Task to complete =
Render the lines of the items below as a JSON list of strings, one string per line, with blank lines left out. Leave the pictures out of your answer.

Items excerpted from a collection
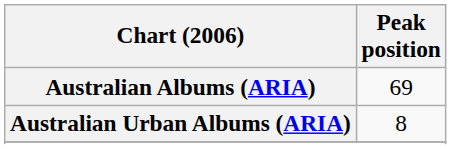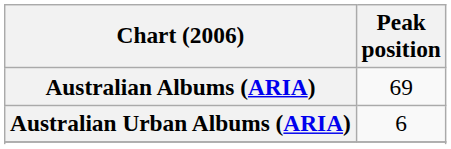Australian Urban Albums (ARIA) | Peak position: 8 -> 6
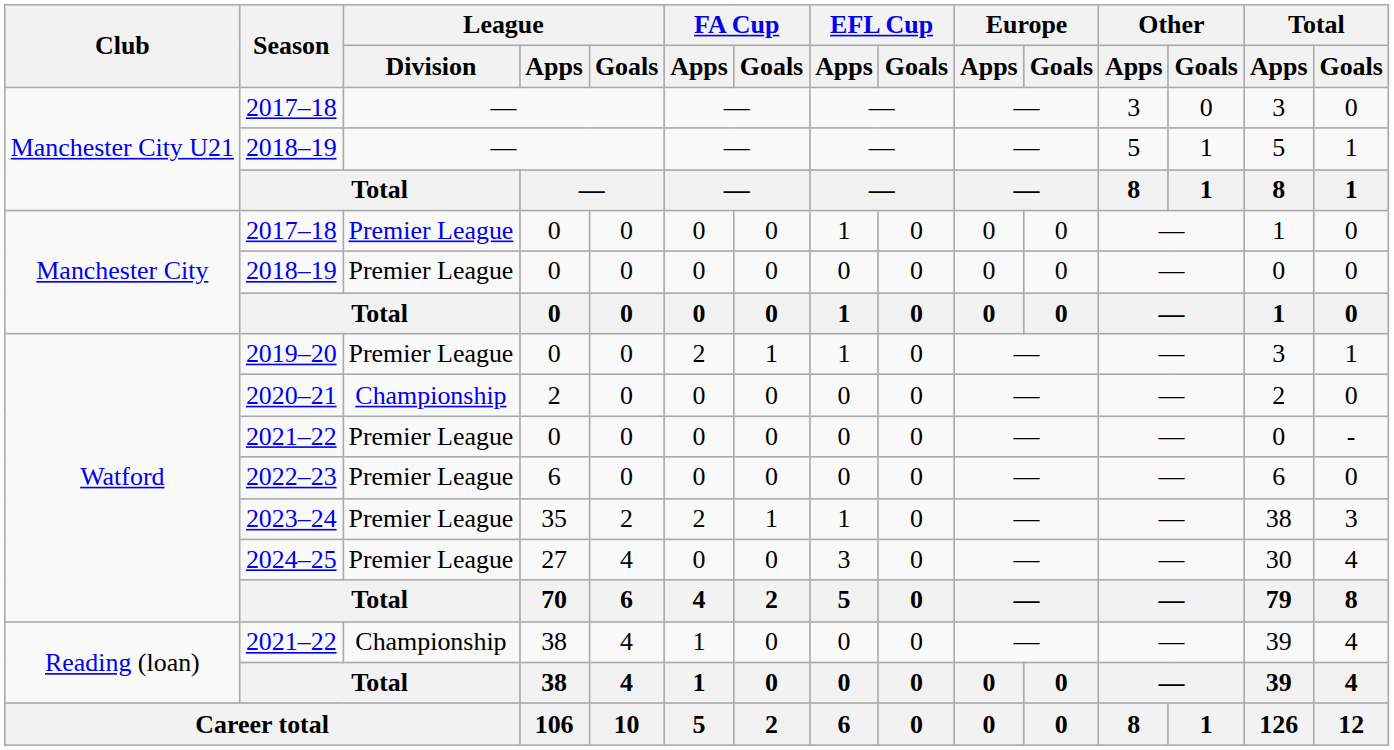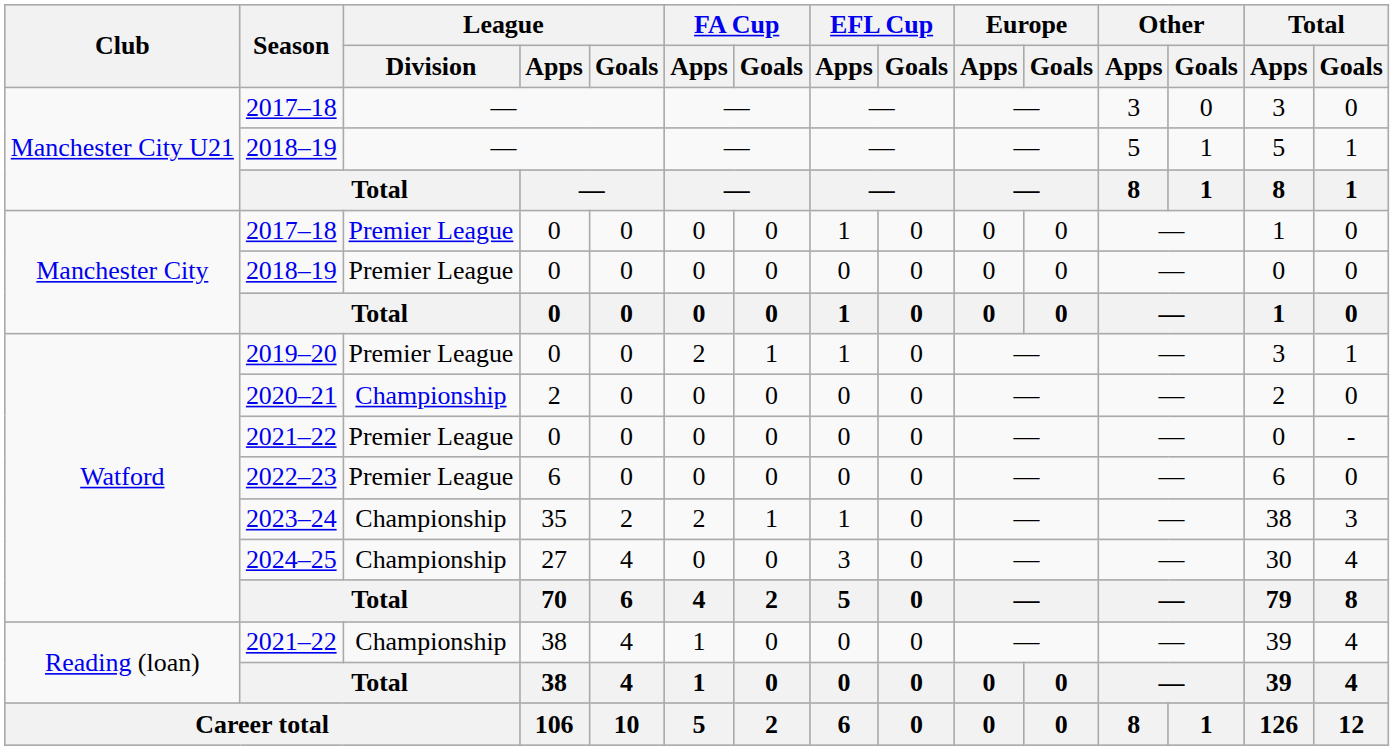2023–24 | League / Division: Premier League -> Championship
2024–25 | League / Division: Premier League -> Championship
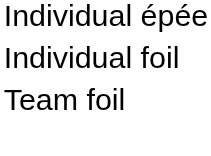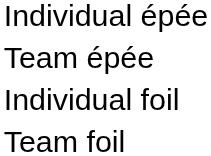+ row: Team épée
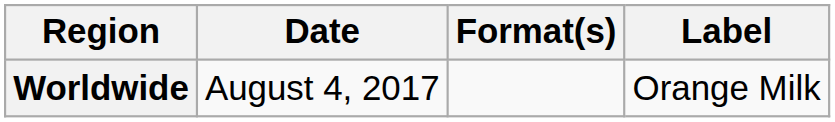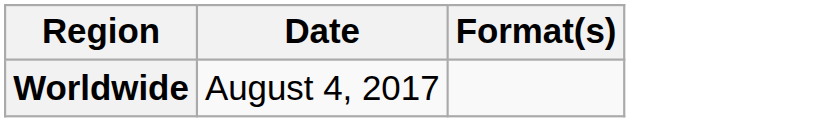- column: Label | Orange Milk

Final result =
[
  "Australian Urban Albums (ARIA) | Peak position: 8 -> 6",
  "2023–24 | League / Division: Premier League -> Championship",
  "2024–25 | League / Division: Premier League -> Championship",
  "+ row: Team épée",
  "- column: Label | Orange Milk"
]